→ **What this task involves**:
The answer must consist of every line from the data that holds "Performance".

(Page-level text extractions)
═══
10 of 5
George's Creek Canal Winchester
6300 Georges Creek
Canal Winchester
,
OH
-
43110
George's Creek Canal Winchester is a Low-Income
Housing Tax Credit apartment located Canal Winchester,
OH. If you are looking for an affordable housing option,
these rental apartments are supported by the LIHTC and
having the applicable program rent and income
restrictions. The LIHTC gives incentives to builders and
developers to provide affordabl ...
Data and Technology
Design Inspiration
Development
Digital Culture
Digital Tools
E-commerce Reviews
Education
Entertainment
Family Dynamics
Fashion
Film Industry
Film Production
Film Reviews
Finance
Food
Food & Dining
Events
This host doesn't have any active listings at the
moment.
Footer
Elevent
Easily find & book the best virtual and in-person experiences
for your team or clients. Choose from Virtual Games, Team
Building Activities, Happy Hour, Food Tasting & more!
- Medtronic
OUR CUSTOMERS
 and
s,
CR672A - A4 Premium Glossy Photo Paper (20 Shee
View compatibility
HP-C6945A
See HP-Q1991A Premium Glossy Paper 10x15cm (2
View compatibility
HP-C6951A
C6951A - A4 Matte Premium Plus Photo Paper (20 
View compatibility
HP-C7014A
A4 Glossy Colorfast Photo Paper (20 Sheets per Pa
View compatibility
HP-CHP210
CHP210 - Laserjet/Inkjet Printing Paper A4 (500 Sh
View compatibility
═══
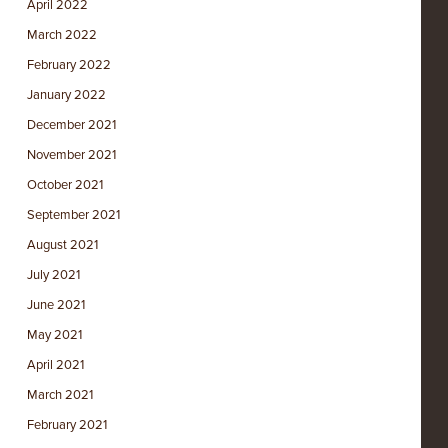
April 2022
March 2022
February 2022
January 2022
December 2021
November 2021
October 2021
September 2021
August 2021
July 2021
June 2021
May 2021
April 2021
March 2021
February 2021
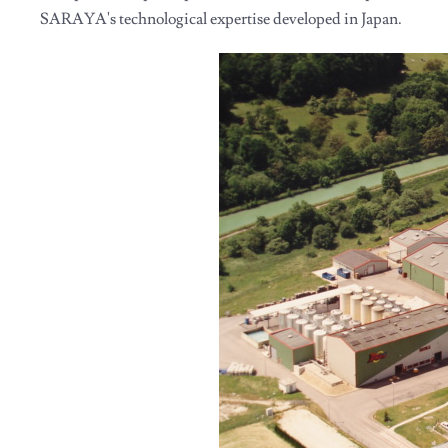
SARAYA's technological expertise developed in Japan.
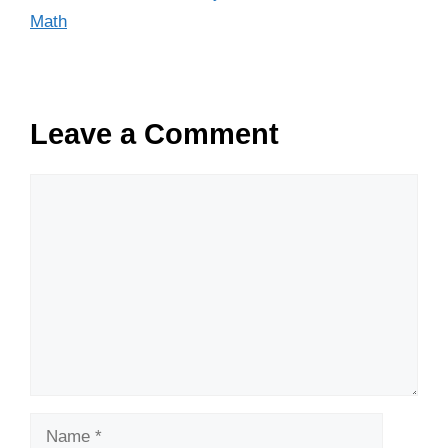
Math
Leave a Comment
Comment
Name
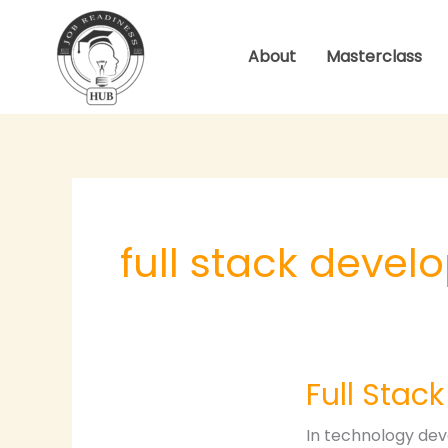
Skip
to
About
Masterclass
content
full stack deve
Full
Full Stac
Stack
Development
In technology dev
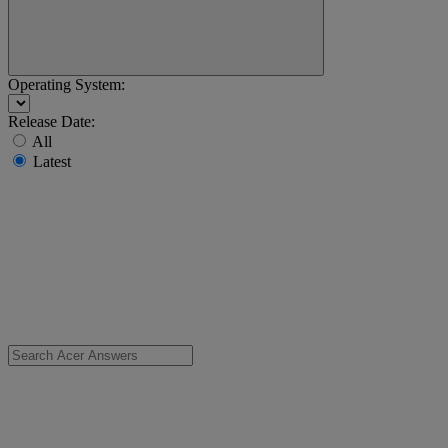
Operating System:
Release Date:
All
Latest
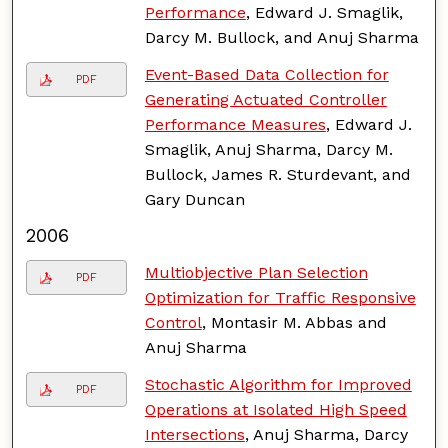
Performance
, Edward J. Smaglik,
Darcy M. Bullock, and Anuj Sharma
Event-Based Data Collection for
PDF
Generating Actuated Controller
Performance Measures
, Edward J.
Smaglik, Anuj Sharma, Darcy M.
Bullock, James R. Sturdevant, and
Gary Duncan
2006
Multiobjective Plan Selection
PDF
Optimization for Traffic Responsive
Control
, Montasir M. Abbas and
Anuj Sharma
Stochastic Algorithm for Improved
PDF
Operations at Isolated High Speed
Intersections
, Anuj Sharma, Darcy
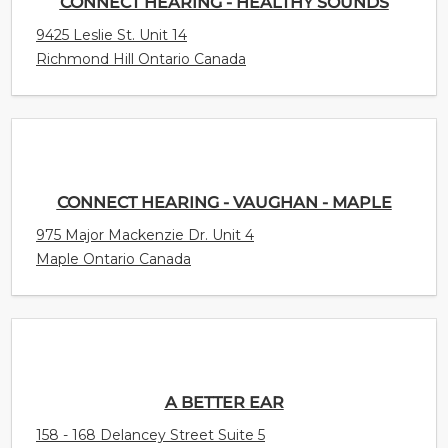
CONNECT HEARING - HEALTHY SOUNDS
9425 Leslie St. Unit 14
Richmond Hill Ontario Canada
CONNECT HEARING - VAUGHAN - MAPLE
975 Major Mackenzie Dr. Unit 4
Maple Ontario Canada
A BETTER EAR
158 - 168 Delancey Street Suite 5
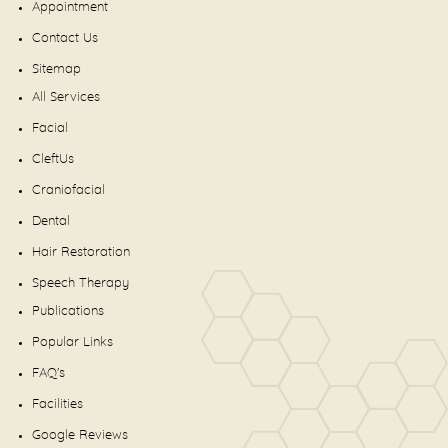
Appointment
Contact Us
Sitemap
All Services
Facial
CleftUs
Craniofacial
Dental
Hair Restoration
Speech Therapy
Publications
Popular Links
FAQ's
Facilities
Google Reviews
═══
→ **Written solution**:
Performance
Performance Measures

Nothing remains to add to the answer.